Report on the paper

Political and Economic Obstacles Inhibiting Comprehensive Reform in Hungary

by  James Angresano

James M. Tita:


 In this article James Angresano an economist at the University of economics in Varna expresses his views of transformation in Hungary. He puts the goals of transformation into two categories: the first is ultimate goals--greater economic freedom and higher living standards--the second category is instrumental goals--macroeconomic stabilization and a reduced role of the state. Obviously the ultimate goal can only be achieved through the instrumental goal, and this is where the problems lie in Hungary.

Macroeconomic stabilization depends on a number of variables including employment, inflation, interest rates, savings,  investment and imports-exports. Angresano believes that there is a vicious circle in Hungary's economy. First there is high inflation, but people's salaries and pensions are only indexed to a 2% increase in inflation (actual inflation is 10 times higher). Because wage rates are not able to keep pace with inflation savings rates will fall and there will be less money available for investment. At the same time workers are increasing they pressure on wages which causes the second major problem for state owned enterprises (SOE). Demand for higher wages forces the government to subsidies these  SOE with more money, which the government must supply.  Increased supply of money makes the "wage rate spiral" continue, with no end  in sight.

The third problem for the government is that by privatizing SOEs government creates massive unemployment, since the state owned enterprises are overstaffed.
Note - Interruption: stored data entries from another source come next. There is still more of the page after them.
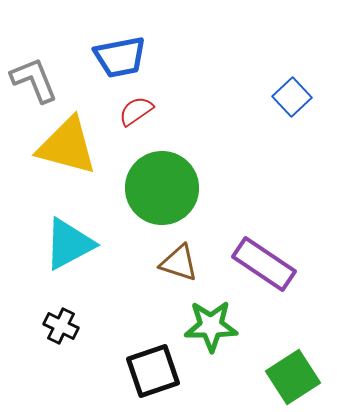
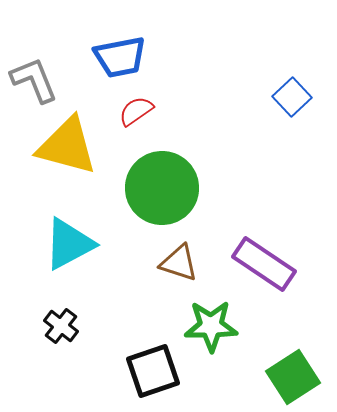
black cross: rotated 12 degrees clockwise
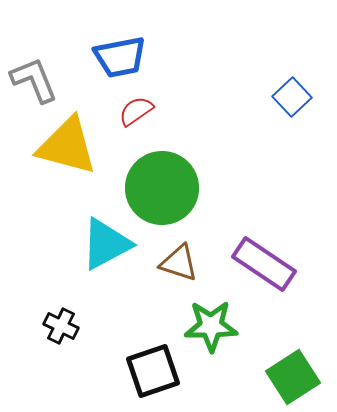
cyan triangle: moved 37 px right
black cross: rotated 12 degrees counterclockwise
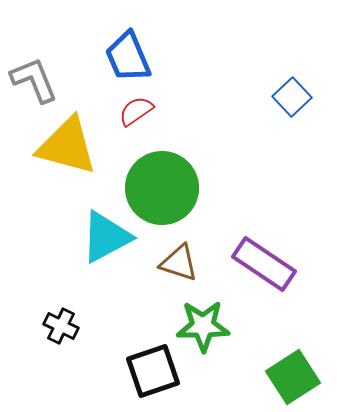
blue trapezoid: moved 8 px right; rotated 78 degrees clockwise
cyan triangle: moved 7 px up
green star: moved 8 px left
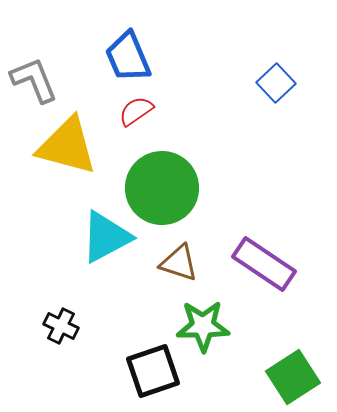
blue square: moved 16 px left, 14 px up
With unemployment comes social unrest and hardship which any government must handle carefully. And finally with the influx of superior foreign goods, consumers in Hungary are able to purchase better quality goods then those produced by domestic industries. This creates even more problems and the vicious circle continues.

   Angresano believes that these problems stem from an inability of Hungary's authorities to come up with an economic reform package. He states that there is no effort in government but rather a "heterogeneous" approach in dealing with these problems, thus allowing intervention by interest groups to exploit the instability of the economic structure. Agresano does not believe that this has to be the end. He states that the government has a responsibility to create an atmosphere of faith, a "safety net" that the public can depend on. With public faith you can take the measures necessary to create economic reform policies, that will in the long run make Hungary prosperous but in the short run cause hardship. The people will stay behind the government.
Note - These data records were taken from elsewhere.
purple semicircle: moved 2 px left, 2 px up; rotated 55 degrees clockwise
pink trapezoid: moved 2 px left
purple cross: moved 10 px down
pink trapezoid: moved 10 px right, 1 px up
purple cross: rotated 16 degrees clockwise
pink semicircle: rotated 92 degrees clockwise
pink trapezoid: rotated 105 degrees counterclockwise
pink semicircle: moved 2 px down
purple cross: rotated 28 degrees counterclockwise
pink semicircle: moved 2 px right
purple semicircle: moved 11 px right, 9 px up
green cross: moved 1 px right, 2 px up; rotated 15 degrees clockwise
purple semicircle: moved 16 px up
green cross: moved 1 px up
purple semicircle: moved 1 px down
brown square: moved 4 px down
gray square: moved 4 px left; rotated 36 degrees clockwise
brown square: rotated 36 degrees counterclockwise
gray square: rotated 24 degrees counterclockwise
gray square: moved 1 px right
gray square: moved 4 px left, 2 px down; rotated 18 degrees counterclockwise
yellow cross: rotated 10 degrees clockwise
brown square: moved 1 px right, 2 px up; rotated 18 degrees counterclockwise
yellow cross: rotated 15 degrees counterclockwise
I believe that the author is correct in his evaluation of the problems in Hungary. He sees the hardship of the people but without any long-term goals the suffering will drag-on. Strong economic reform policies will give citizens hope in gaining stability and eventually prosperity but as of now the future is a large question mark, with few answers in sight. Even though this article was written in March 1992, these questions still linger in Hungary presently and no real end is near, obviously these ideas brought up by James Angresano are important in evaluating transformation in Hungary.

     The problems outlined in my response to James Angresano article, Political and Economic Obstacles Inhibiting Comprehensive Reform in Hungary can be seen in the figures relating to Hungary's economy. The first major point made by Agresano was the problem of inflation. Inflation since 1990 has consistently been in the mid twenties reaching a high in 1991 of 35%. This has caused constant decline in real wages resulting in 17% loss in real wages over the past 4 years. At the same time there has been a decline of production and unemployment has increased to a high of 669.800 people (12.9%) in 1993. In terms of exports and imports there has been a sharp decline to -24% last year with only minimal growth expected for this year and 1995. Imports have generally stayed the same though in 1992 there was a -7.6% decline. The current account of the balance of payments shows how poor this relationship is. In 1991 there was a positive balance of 267 million US$ but in 1993 there was a negative account balance of 2484 million US$.  

With all of these indicators pointing at a dismal next couple of years for Hungary Angresano views become even more important, since the transition path chosen by the Hungarian government obviously is hurting the Hungarian economy with no real end in sight.

 James Angresano : Report on the paper Political and Economic Obstacles Inhibiting Comprehensive Reform in Hungary ,East European Quarterly, March 1992.